**YOUR TASK**
For this exercise, write out exactly the lines of the material from the one containing "right knee: (274, 600)" through the end, both ends included, and nothing more.

##### RECORDED INFORMATION

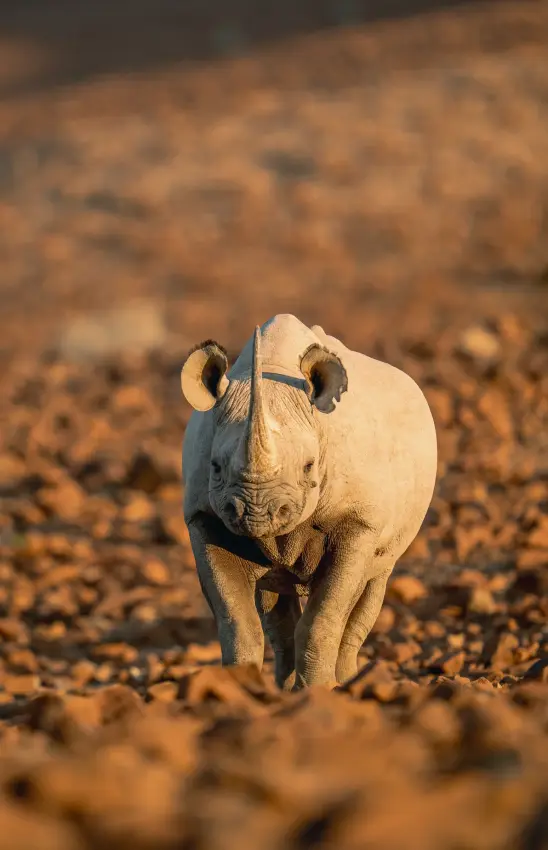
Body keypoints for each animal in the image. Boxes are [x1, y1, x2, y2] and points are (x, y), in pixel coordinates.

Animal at [181, 314, 437, 690]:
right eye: (215, 467)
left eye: (309, 466)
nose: (257, 514)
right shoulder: (205, 518)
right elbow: (237, 621)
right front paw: (241, 690)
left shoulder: (358, 521)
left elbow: (323, 617)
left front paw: (320, 691)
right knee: (274, 600)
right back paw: (284, 688)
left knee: (373, 584)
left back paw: (349, 683)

##########

**FINISHED TASK**
right knee: (274, 600)
right back paw: (284, 688)
left knee: (373, 584)
left back paw: (349, 683)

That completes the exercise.